Consigne
Dans l'extrait sur l'Idée communiste, relevez toutes les hypothèses envisagées sur le statut réel de cette Idée.

Extrait du texte
On peut alors revenir à notre propos concernant l’Idée communiste. Si une Idée est, pour un individu, l’opération subjective par laquelle une vérité réelle particulière est imaginairement projetée dans le mouvement symbolique d’une Histoire, nous pouvons dire qu’une Idée présente la vérité comme si elle était un fait. Ou encore : que l’Idée présente certains faits comme symboles du réel de la vérité. C’est ainsi que l’Idée du communisme a pu permettre qu’on inscrive la politique révolutionnaire et ses partis dans la représentation d’un sens de l’Histoire dont le communisme était l’aboutissement nécessaire. Ou qu’on a pu parler d’une « patrie du socialisme », ce qui revenait à symboliser la création d’un possible, fragile par définition, grâce à la massivité d’un pouvoir. L’Idée, qui est une médiation opératoire entre le réel et le symbolique, présente toujours à l’individu quelque chose qui se situe entre l’événement et le fait. C’est pourquoi les interminables discussions concernant le statut réel de l’Idée communiste sont sans issue. S’agit-il d’une Idée régulatrice, au sens de Kant, sans efficace réelle, mais capable de fixer à notre entendement des finalités raisonnables ? Ou s’agit-il d’un programme qu’il faut peu à peu réaliser par l’action sur le monde d’un nouvel État postrévolutionnaire ? Est-ce une utopie, voire une utopie dangereuse, et même criminelle  ? Ou est-ce le nom de la Raison dans l’Histoire ? On ne saurait mener à bien ce type de discussion, pour la raison que l’opération subjective de l’Idée est composée, et non simple. Elle enveloppe, comme sa condition réelle absolue, l’existence de séquences réelles de la politique d’émancipation, mais elle suppose aussi le déploiement d’une palette de faits historiques aptes à la symbolisation. Elle ne dit pas (ce qui serait soumettre la procédure de vérité aux lois de l’État) que l’événement et ses conséquences politiques organisées sont réductibles à des faits. (…) Mais elle ne l’est qu’autant qu’elle reconnaît comme son réel cette dimension aléatoire, fuyante, soustraite et insaisissable. C’est pourquoi il appartient à l’Idée communiste de répondre à la question « D’où viennent les idées justes ? » comme le fait Mao : les « idées justes » (entendons : ce qui compose le tracé d’une vérité dans une situation) viennent de la pratique. On comprend évidemment que « pratique » est le nom matérialiste du réel. (…)

Données de l'exercice

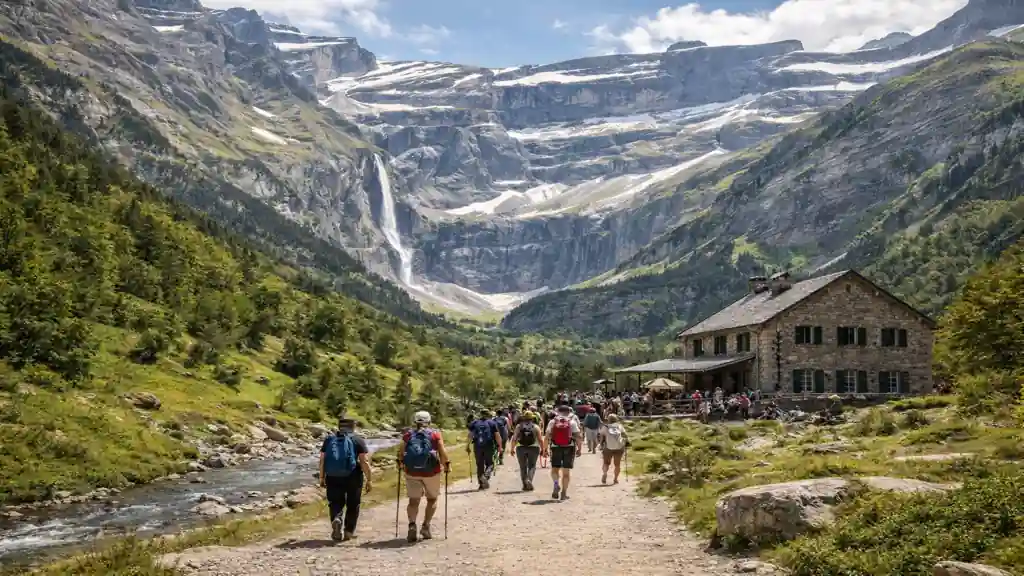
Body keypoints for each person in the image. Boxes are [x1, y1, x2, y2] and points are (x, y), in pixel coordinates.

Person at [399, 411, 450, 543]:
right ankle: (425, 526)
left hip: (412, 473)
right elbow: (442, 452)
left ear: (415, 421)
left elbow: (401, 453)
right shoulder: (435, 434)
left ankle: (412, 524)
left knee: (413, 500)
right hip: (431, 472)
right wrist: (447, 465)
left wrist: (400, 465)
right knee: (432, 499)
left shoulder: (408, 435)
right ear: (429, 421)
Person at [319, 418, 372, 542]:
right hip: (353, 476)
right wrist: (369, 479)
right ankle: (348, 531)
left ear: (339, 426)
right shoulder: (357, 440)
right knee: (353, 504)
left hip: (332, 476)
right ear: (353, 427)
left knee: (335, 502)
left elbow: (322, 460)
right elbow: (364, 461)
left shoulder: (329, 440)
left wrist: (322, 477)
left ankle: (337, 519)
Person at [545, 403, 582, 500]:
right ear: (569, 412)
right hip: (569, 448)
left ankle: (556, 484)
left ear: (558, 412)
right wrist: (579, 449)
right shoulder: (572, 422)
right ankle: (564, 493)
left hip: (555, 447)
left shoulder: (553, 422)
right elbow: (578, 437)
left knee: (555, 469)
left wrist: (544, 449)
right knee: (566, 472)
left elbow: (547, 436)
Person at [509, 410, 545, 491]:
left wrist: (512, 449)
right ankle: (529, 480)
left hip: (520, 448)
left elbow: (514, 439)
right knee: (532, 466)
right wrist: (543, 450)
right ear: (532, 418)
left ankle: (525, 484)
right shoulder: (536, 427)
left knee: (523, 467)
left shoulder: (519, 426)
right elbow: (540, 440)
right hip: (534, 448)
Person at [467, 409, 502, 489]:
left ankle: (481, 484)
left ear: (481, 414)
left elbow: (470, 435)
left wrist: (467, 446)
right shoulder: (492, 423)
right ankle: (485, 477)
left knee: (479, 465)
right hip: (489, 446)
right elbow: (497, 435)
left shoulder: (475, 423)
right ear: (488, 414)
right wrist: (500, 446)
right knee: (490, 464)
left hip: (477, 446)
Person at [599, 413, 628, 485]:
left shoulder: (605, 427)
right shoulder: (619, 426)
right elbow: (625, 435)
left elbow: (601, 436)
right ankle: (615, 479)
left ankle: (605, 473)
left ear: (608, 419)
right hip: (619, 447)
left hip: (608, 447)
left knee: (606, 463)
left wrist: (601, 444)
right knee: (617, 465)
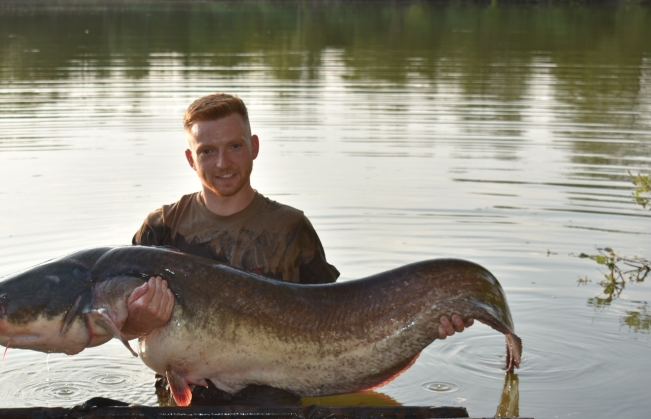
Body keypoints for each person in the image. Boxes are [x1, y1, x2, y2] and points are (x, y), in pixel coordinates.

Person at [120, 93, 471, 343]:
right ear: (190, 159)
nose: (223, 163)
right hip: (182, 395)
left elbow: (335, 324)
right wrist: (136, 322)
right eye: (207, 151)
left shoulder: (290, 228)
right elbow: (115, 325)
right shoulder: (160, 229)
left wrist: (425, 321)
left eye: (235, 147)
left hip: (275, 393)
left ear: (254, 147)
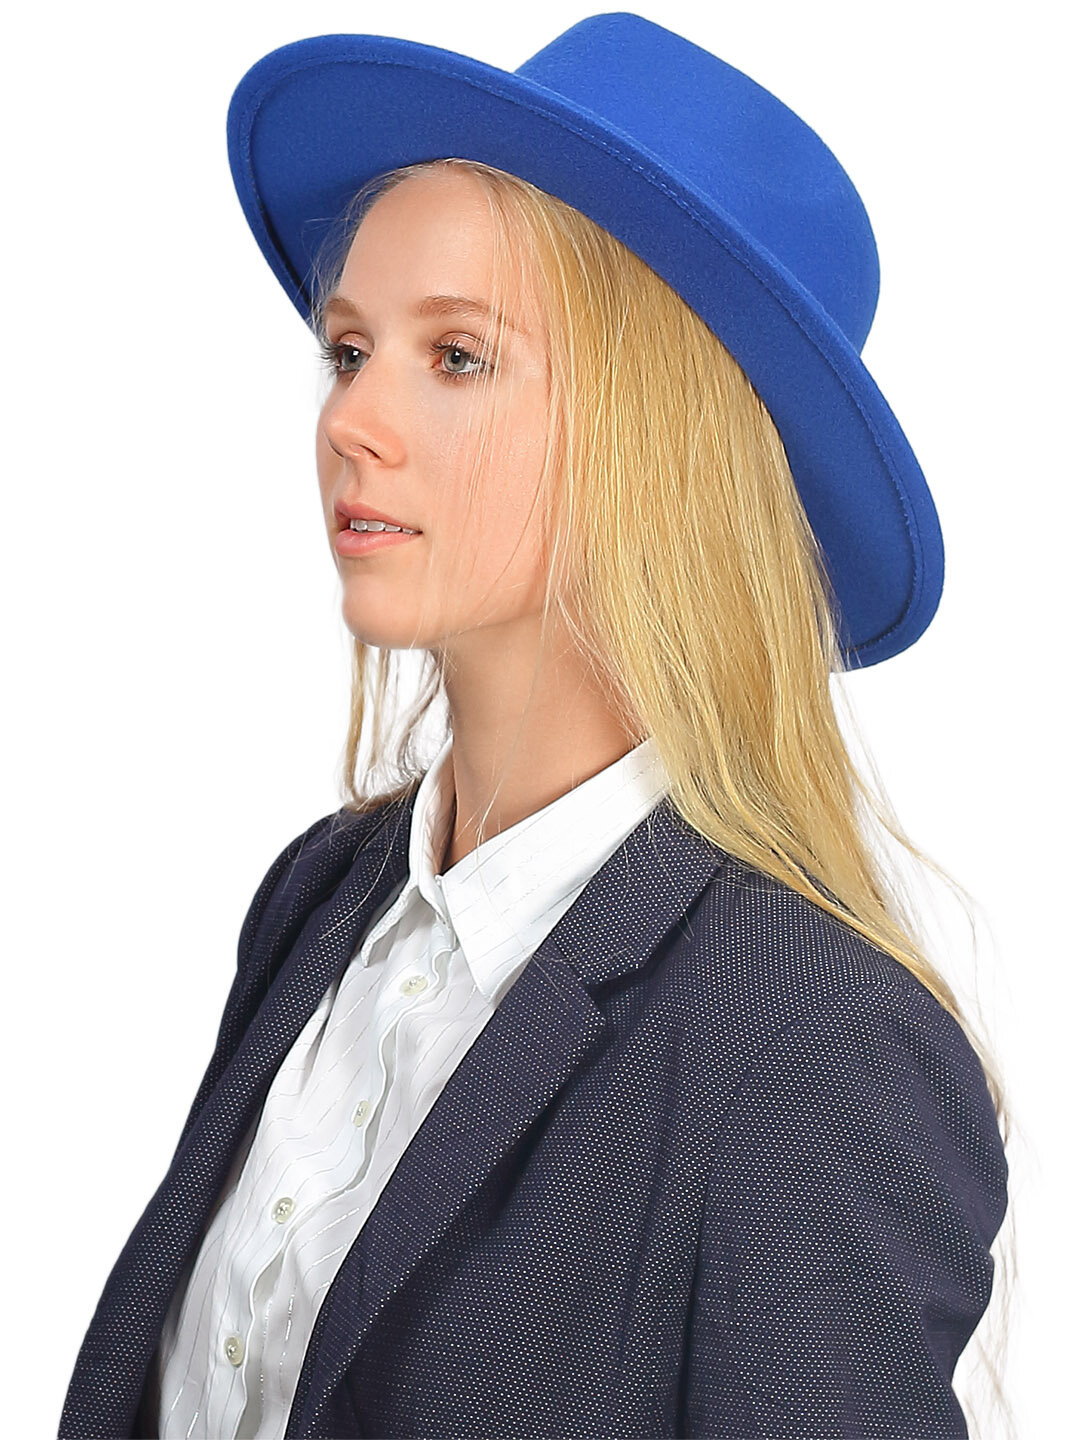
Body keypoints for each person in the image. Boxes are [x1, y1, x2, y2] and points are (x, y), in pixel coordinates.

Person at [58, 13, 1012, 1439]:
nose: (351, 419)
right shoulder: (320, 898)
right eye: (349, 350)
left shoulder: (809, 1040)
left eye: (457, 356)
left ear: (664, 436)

Corrigé
- Une Idée régulatrice, au sens de Kant, sans efficace réelle, mais capable de fixer à notre entendement des finalités raisonnables
- Un programme qu'il faut peu à peu réaliser par l'action sur le monde d'un nouvel État postrévolutionnaire
- Une utopie, voire une utopie dangereuse, et même criminelle
- Le nom de la Raison dans l'Histoire